Noch ist nicht bewiesen, ob Gutiérrez Opfer eines Projektils aus der Oberndorfer Waffe wurde. Einiges spricht dafür. Mindestens elf Schüsse aus drei G36-Gewehren feuerten Beamte dort ab, wo Gutiérrez getroffen wurde. Das ergaben ballistische Untersuchungen. Die Polizisten, die diese Gewehre getragen hatten, sitzen deshalb im Gefängnis, allerdings keiner wegen des Schusses auf Gutiérrez. Verhaftet wurde aber ein Beamter, der das G36 trug und an der Verschleppung von Julio Cesar Mondragón beteiligt war. Der Student wurde am Morgen auf der Straße gefunden. Seine Peiniger hatten ihn gefoltert, ihm die Gesichtshaut abgezogen und die Augen ausgerissen.
Auch in diesem Fall ist unklar, welche Rolle das G36 genau spielte. Das liegt nicht zuletzt daran, dass die Ermittler bei der Sicherung des Tatorts oberflächlich vorgingen und Beweismittel zerstörten. Außer Frage steht jedoch, dass der Überfall auf die Studenten nur durch den Besitz von Waffen möglich war, die u.a. von H&K geliefert wurden. Dass die Gewehre widerrechtlich in Guerrero landeten, ist für die politische und juristische Aufarbeitung von zentraler Bedeutung. Wären sie legal geliefert worden, hätte sich die Öffentlichkeit kaum dafür interessiert.

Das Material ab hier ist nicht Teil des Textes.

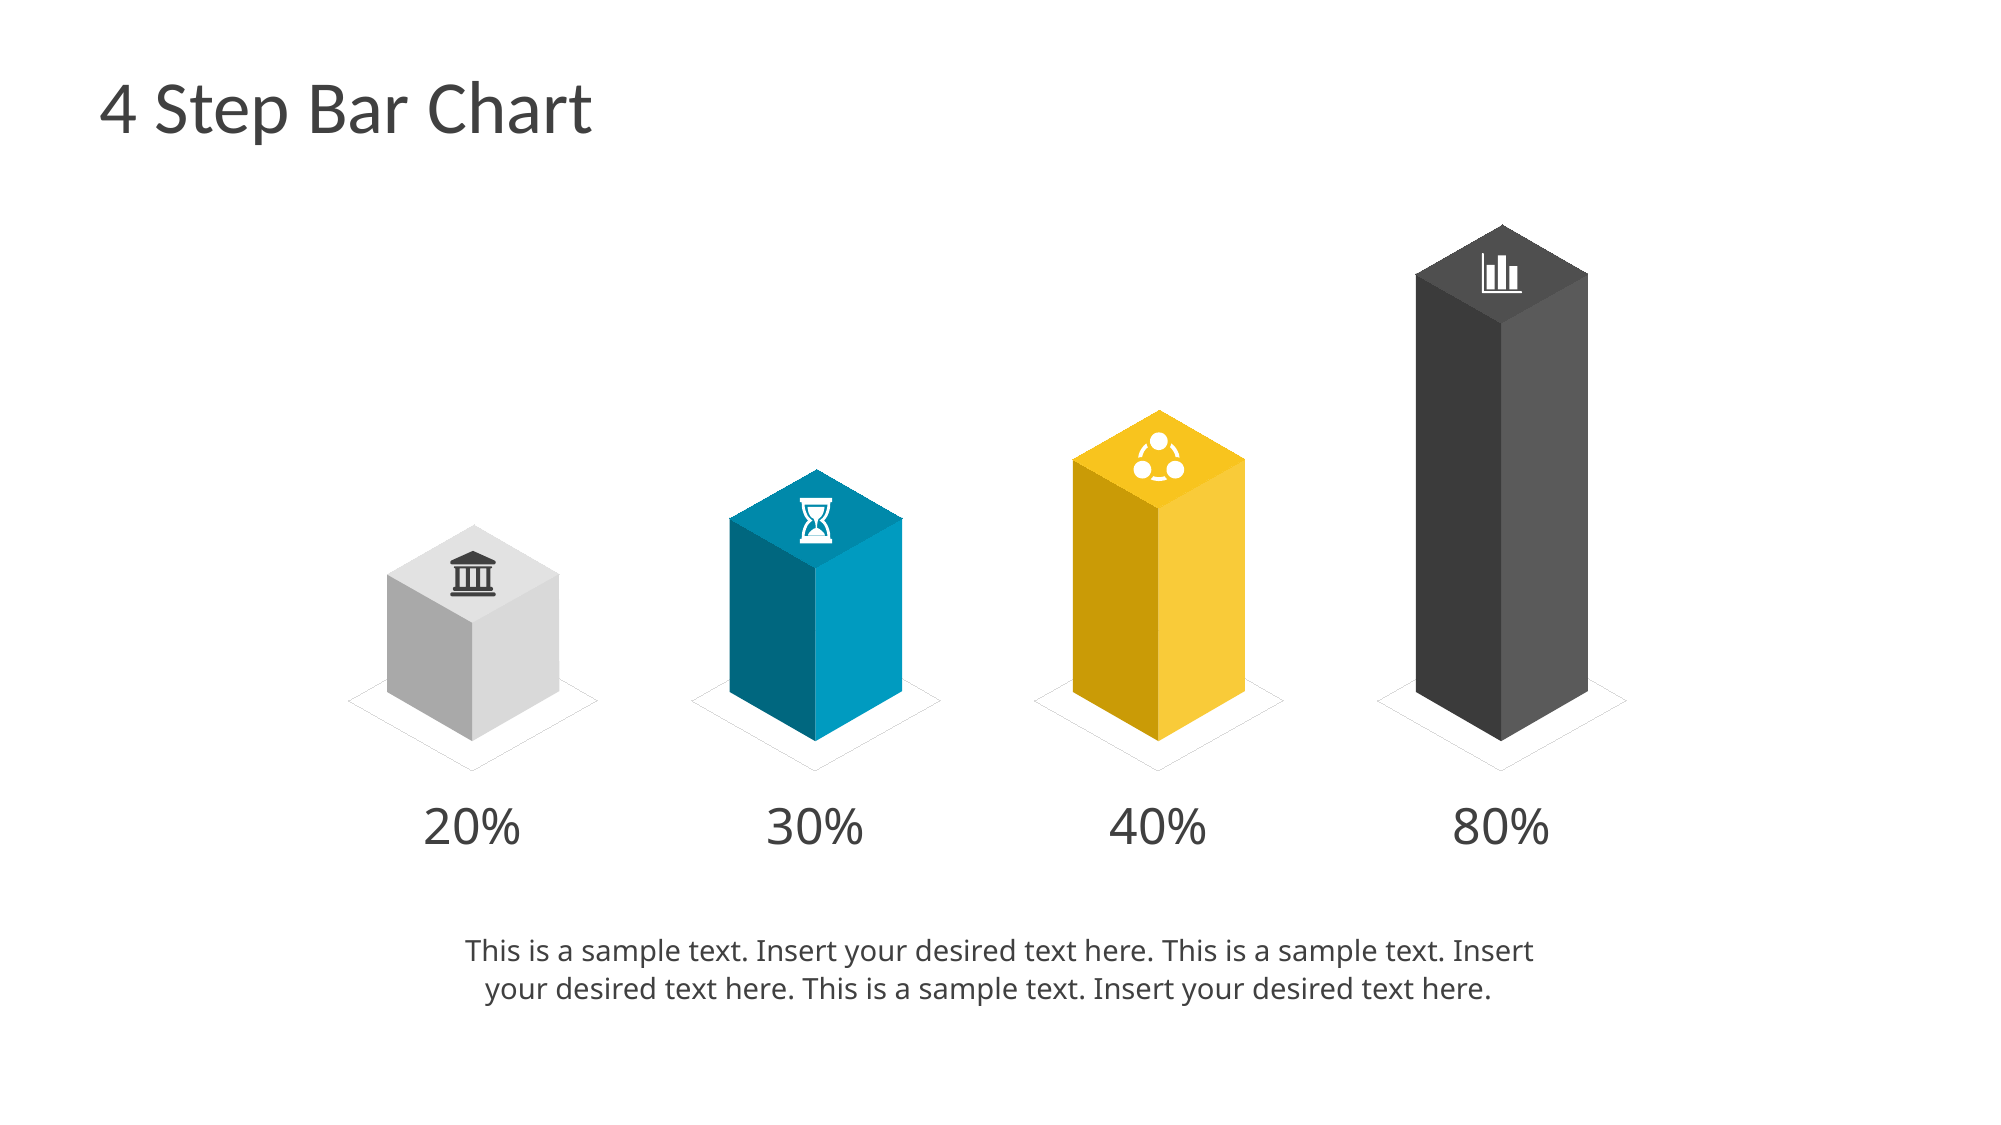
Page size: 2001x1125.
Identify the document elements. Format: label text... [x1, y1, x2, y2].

text_box 20% [408, 787, 537, 863]
text_box This is a sample text. Insert your desired text here. This is a sample text. Insert your desired text here. This is a sample text. Insert your desired text here. [419, 921, 1581, 1013]
title 4 Step Bar Chart [99, 45, 1900, 162]
text_box 80% [1437, 787, 1567, 863]
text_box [348, 224, 1627, 772]
text_box 30% [751, 787, 880, 863]
text_box 40% [1094, 787, 1224, 863]
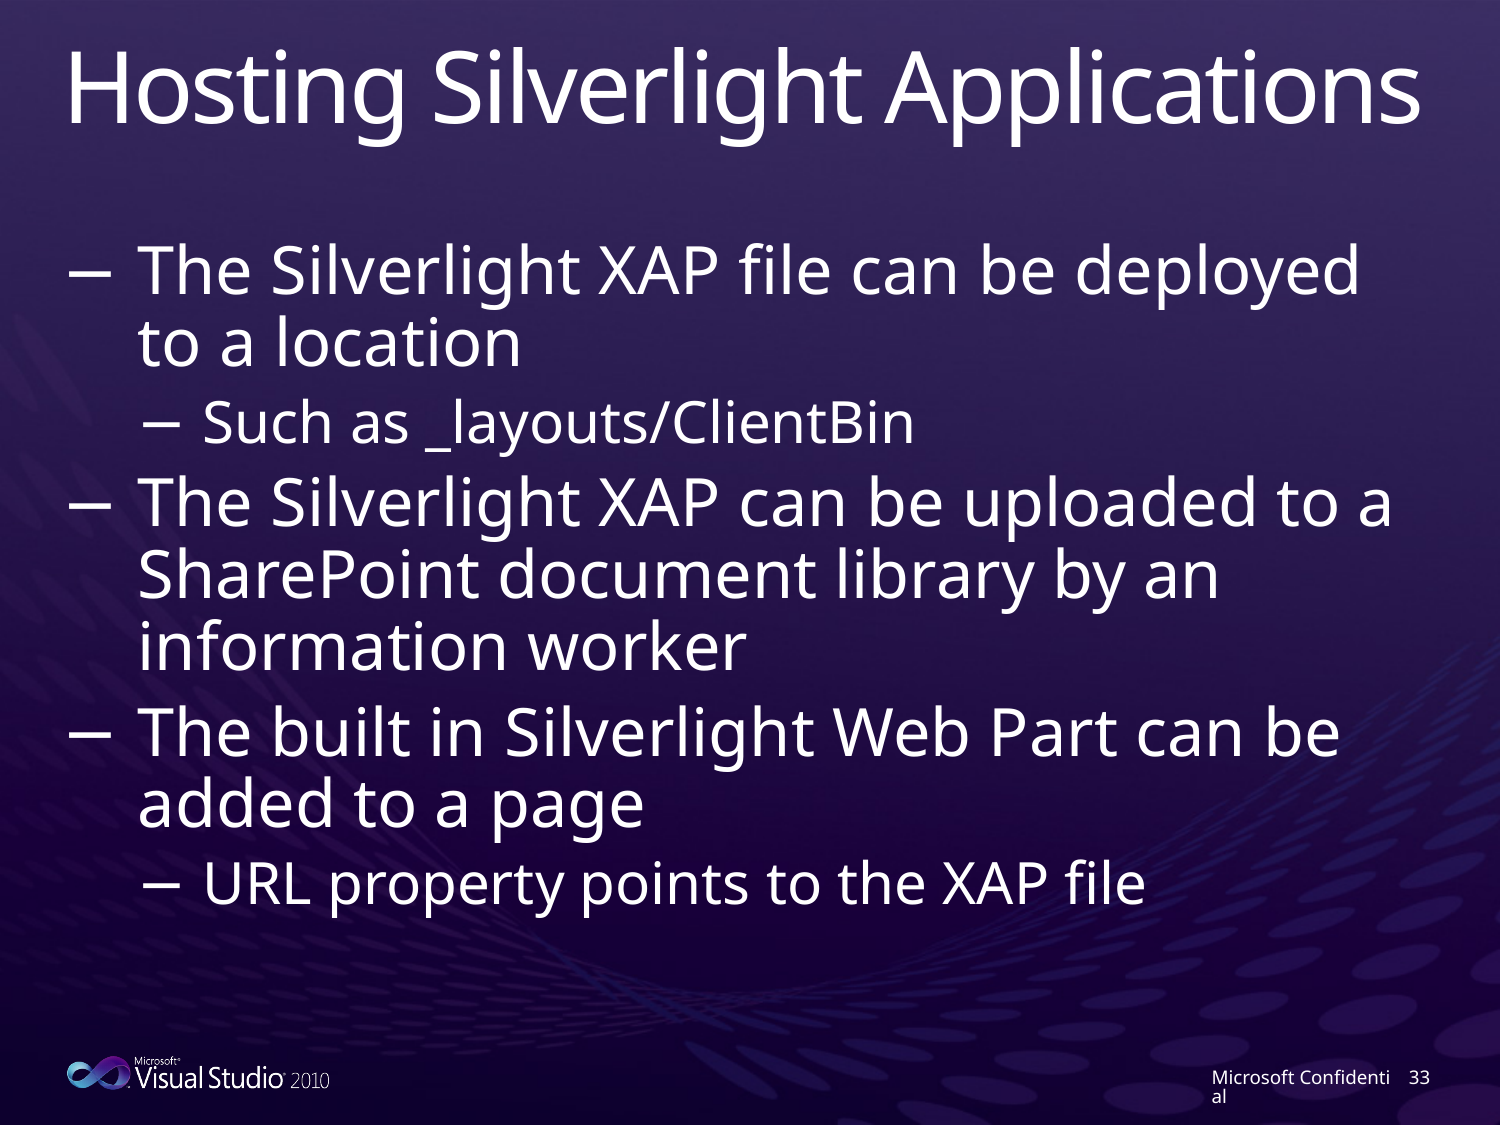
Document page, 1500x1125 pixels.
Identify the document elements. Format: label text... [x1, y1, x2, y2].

footer Microsoft Confidential [1211, 1031, 1397, 1092]
slide_number 33 [1408, 1031, 1467, 1092]
list The Silverlight XAP file can be deployed to a location Such as _layouts/ClientBin The Silverlight XAP can be uploaded to a SharePoint document library by an information worker The built in Silverlight Web Part can be added to a page URL property points to the XAP file [62, 237, 1438, 946]
title Hosting Silverlight Applications [62, 37, 1438, 147]
picture [0, 0, 1500, 1125]
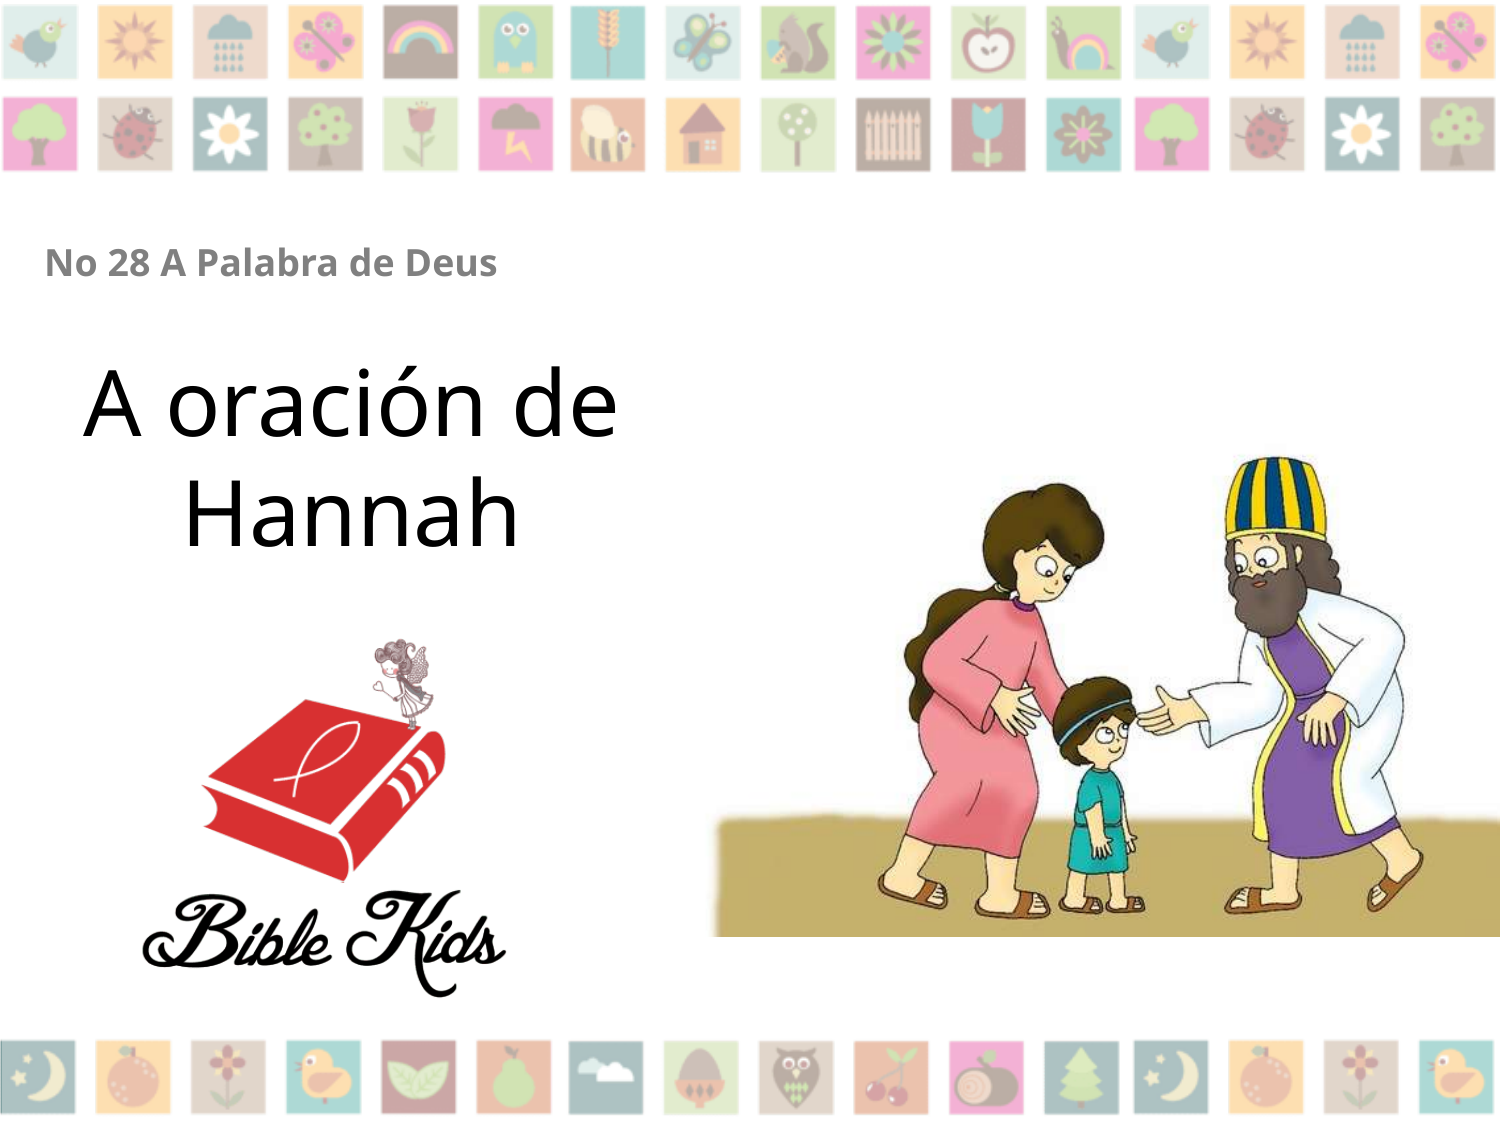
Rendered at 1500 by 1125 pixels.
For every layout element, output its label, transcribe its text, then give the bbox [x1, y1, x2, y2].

text_box A oración de Hannah [29, 336, 638, 572]
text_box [0, 3, 1500, 181]
picture [117, 600, 544, 1027]
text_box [0, 1028, 1500, 1118]
text_box No 28 A Palabra de Deus [29, 231, 543, 292]
picture [643, 328, 1500, 937]
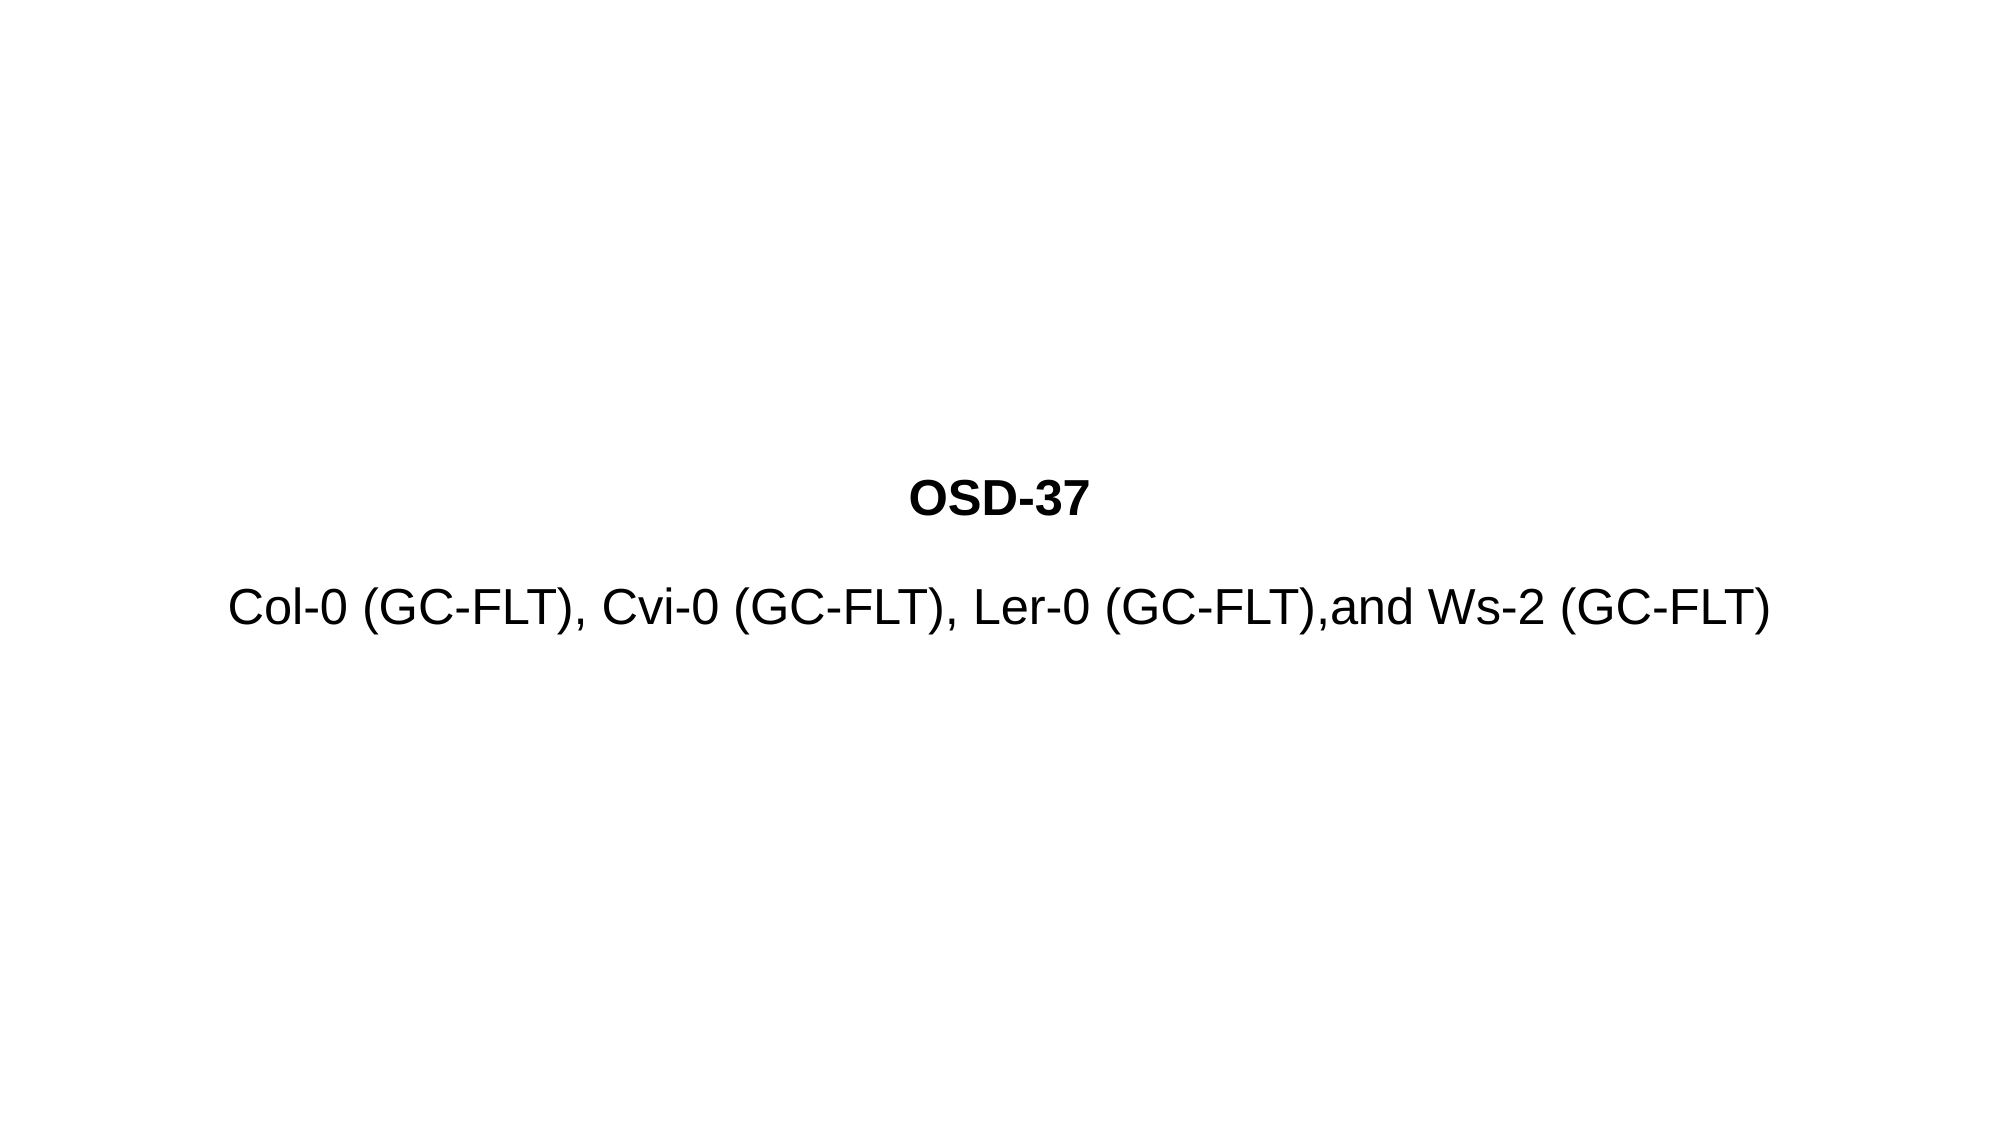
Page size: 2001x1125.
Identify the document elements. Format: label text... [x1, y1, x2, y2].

text_box OSD-37 Col-0 (GC-FLT), Cvi-0 (GC-FLT), Ler-0 (GC-FLT),and Ws-2 (GC-FLT) [182, 426, 1817, 699]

Das darf aber nicht darüber hinwegtäuschen, dass die meisten Menschen durch Waffen sterben, die ganz legal in Mexiko landen oder gleich dort hergestellt werden, so etwa G3-Gewehre, die unter der Lizenz von H&K jahrzehntelang dort produziert wurden. Bis heute schießen mexikanische Soldaten damit, etwa beim Massaker von Tlatlaya vom Juni 2014, bei dem die Armeeangehörigen 22 Menschen hinrichteten.

Wegen des aktuellen Verfahrens darf die Schwarzwälder Waffenschmiede derzeit keine Gewehre nach Mexiko liefern. Dabei sollte es bleiben. Denn, so erklärt der mexikanische Menschenrechtsaktivist Alejandro Cerezo: „Wer verhindern will, dass deutsche Waffen in die falschen Hände kommen, darf einfach gar keine hierher liefern“.